■ Work task ■
The answer should consist of all the records, copied exactly.
------------------------
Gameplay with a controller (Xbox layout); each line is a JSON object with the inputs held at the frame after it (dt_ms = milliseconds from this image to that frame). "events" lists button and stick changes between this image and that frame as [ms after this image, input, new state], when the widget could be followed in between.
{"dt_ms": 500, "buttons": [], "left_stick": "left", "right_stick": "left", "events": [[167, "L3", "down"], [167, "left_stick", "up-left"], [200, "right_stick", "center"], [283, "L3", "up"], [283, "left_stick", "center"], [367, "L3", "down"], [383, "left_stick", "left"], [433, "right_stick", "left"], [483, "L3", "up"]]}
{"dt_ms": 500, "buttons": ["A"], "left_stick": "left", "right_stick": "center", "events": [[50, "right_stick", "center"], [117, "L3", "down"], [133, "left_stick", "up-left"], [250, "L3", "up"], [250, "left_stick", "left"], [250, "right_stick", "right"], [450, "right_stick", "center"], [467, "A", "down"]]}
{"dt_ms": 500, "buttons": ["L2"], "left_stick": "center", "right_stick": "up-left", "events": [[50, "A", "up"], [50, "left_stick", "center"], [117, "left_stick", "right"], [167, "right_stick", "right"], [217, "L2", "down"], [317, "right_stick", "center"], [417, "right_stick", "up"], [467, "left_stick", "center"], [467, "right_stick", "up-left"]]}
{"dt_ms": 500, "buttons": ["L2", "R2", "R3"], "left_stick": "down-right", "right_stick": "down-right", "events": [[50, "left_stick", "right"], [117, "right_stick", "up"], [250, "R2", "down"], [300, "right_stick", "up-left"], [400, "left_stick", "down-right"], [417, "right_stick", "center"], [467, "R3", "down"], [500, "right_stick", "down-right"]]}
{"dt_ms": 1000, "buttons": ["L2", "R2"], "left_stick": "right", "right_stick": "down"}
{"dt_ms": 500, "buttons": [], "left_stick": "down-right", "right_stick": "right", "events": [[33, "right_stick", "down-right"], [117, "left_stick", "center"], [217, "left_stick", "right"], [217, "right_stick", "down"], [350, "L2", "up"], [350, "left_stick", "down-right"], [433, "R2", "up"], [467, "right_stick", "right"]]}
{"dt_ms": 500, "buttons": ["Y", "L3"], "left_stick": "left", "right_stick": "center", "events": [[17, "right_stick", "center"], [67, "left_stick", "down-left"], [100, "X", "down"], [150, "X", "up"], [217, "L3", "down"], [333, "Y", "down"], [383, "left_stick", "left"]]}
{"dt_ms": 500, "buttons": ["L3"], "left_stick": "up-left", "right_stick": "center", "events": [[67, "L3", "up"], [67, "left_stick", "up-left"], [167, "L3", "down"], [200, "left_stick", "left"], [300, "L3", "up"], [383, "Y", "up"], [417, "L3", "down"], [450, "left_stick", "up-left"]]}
------------------------
■ Answer to the exercise ■
Gameplay with a controller (Xbox layout); each line is a JSON object with the inputs held at the frame after it (dt_ms = milliseconds from this image to that frame). "events" lists button and stick changes between this image and that frame as [ms after this image, input, new state], when the widget could be followed in between.
{"dt_ms": 500, "buttons": [], "left_stick": "left", "right_stick": "left", "events": [[167, "L3", "down"], [167, "left_stick", "up-left"], [200, "right_stick", "center"], [283, "L3", "up"], [283, "left_stick", "center"], [367, "L3", "down"], [383, "left_stick", "left"], [433, "right_stick", "left"], [483, "L3", "up"]]}
{"dt_ms": 500, "buttons": ["A"], "left_stick": "left", "right_stick": "center", "events": [[50, "right_stick", "center"], [117, "L3", "down"], [133, "left_stick", "up-left"], [250, "L3", "up"], [250, "left_stick", "left"], [250, "right_stick", "right"], [450, "right_stick", "center"], [467, "A", "down"]]}
{"dt_ms": 500, "buttons": ["L2"], "left_stick": "center", "right_stick": "up-left", "events": [[50, "A", "up"], [50, "left_stick", "center"], [117, "left_stick", "right"], [167, "right_stick", "right"], [217, "L2", "down"], [317, "right_stick", "center"], [417, "right_stick", "up"], [467, "left_stick", "center"], [467, "right_stick", "up-left"]]}
{"dt_ms": 500, "buttons": ["L2", "R2", "R3"], "left_stick": "down-right", "right_stick": "down-right", "events": [[50, "left_stick", "right"], [117, "right_stick", "up"], [250, "R2", "down"], [300, "right_stick", "up-left"], [400, "left_stick", "down-right"], [417, "right_stick", "center"], [467, "R3", "down"], [500, "right_stick", "down-right"]]}
{"dt_ms": 1000, "buttons": ["L2", "R2"], "left_stick": "right", "right_stick": "down"}
{"dt_ms": 500, "buttons": [], "left_stick": "down-right", "right_stick": "right", "events": [[33, "right_stick", "down-right"], [117, "left_stick", "center"], [217, "left_stick", "right"], [217, "right_stick", "down"], [350, "L2", "up"], [350, "left_stick", "down-right"], [433, "R2", "up"], [467, "right_stick", "right"]]}
{"dt_ms": 500, "buttons": ["Y", "L3"], "left_stick": "left", "right_stick": "center", "events": [[17, "right_stick", "center"], [67, "left_stick", "down-left"], [100, "X", "down"], [150, "X", "up"], [217, "L3", "down"], [333, "Y", "down"], [383, "left_stick", "left"]]}
{"dt_ms": 500, "buttons": ["L3"], "left_stick": "up-left", "right_stick": "center", "events": [[67, "L3", "up"], [67, "left_stick", "up-left"], [167, "L3", "down"], [200, "left_stick", "left"], [300, "L3", "up"], [383, "Y", "up"], [417, "L3", "down"], [450, "left_stick", "up-left"]]}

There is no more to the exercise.